**ACTIONS TO TAKE:**
[a] From the climate march reflection below, extract everything from "I am affiliated" down to "couple of times." and reproduce it word for word.
[b] In the climate march reflection below, why does the writer decide to "let my feet do some talking"? Answer in one to three sentences.

**PASSAGE SHOWN:**
----

Personal reflection on the People’s Climate March: Anne Sensenig

rsz_20140921_nyc_-_anne_at_start_of_march_-_copy“I am not a march ‘junkie’ – more of a homebody. But when the issues become urgent enough on moral, spiritual and civic grounds, I feel compelled to take to the streets to vote with my body.”


By Anne Sensenig, Community Mennonite Church, Lancaster, Pennsylvania

I am affiliated with Community Mennonite Church of Lancaster (CMCL) and the Lancaster Citizens’ Climate Lobby (CCL). Together they created the impetus for me to sign up for this march. I’ve been on the CCL mailing list for some months, but before the march, the only thing I’d done was write letters to Congress and the President a couple of times.

I am not a march “junkie” – more of a homebody. But when the issues become urgent enough on moral, spiritual and civic grounds, I feel compelled to take to the streets to vote with my body.

I had decided New York City was too far, the cost for the bus too much; and besides, my Sunday would be shot. But a few days before the event, a young member of CMCL organized a viewing of the documentary “Disruption” about climate change and the reasons organizers felt participation in the People’s Climate March on September 21 was critical. I felt convicted.

Over the past 5 to 10 years, while living in New Mexico, the issue of climate change had gone from a blip on my radar to being what I consider the most critical issue facing humans – and in fact all plant and animal life – today, an issue that will be at the root of many other concerns, moving forward.  Yet, looking at my life, you probably wouldn’t have guessed this to be one of my highest priorities. I decided I’d better let my feet do some talking. Happily, the willingness of another song leader to cover my Sunday morning duties allowed me to take the trip.

----

**DATA SUPPLIED:**

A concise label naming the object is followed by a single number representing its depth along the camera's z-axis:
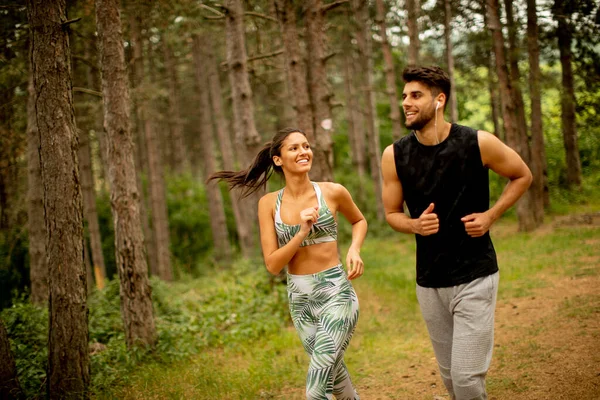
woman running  4.06
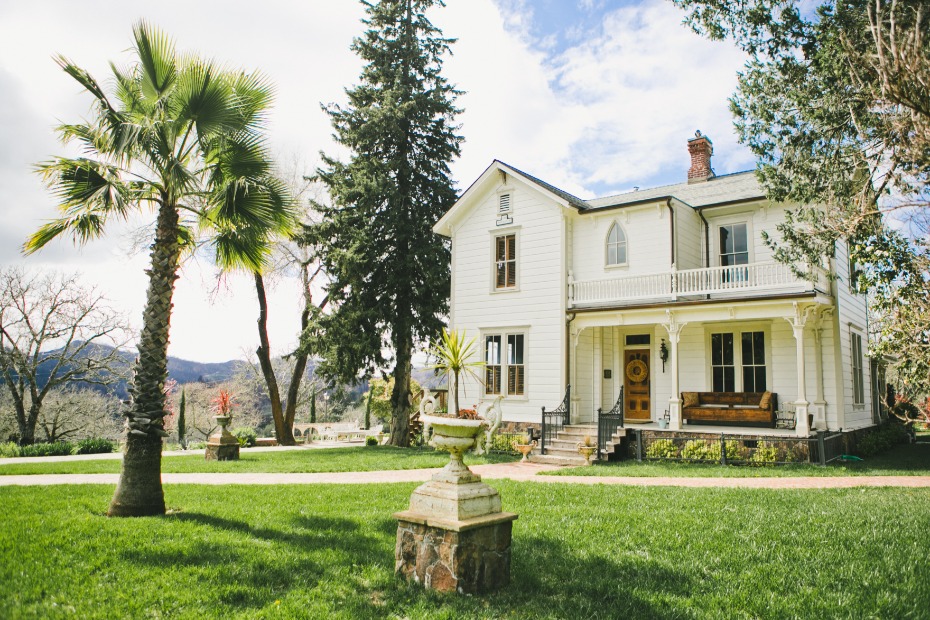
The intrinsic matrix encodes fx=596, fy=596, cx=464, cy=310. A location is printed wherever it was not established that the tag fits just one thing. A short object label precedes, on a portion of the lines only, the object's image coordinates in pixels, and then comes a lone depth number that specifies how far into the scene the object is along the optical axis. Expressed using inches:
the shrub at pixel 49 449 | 692.7
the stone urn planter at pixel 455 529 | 199.3
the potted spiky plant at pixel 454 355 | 284.4
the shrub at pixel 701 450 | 581.9
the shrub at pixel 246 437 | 898.1
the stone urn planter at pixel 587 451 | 589.8
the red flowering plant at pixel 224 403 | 637.4
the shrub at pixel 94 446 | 730.2
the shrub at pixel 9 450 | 679.1
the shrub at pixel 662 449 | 608.4
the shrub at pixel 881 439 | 652.7
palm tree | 321.7
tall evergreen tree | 778.2
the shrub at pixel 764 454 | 557.3
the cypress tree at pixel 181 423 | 1112.7
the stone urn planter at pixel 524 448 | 618.2
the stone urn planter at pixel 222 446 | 616.4
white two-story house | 620.7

----

**RESPONSE LIST:**
[a]
I am affiliated with Community Mennonite Church of Lancaster (CMCL) and the Lancaster Citizens’ Climate Lobby (CCL). Together they created the impetus for me to sign up for this march. I’ve been on the CCL mailing list for some months, but before the march, the only thing I’d done was write letters to Congress and the President a couple of times.

[b] The writer has come to see climate change as the most critical issue facing humans, and all plant and animal life, today. Yet looking at the writer's life, you probably wouldn't have guessed it to be one of the writer's highest priorities.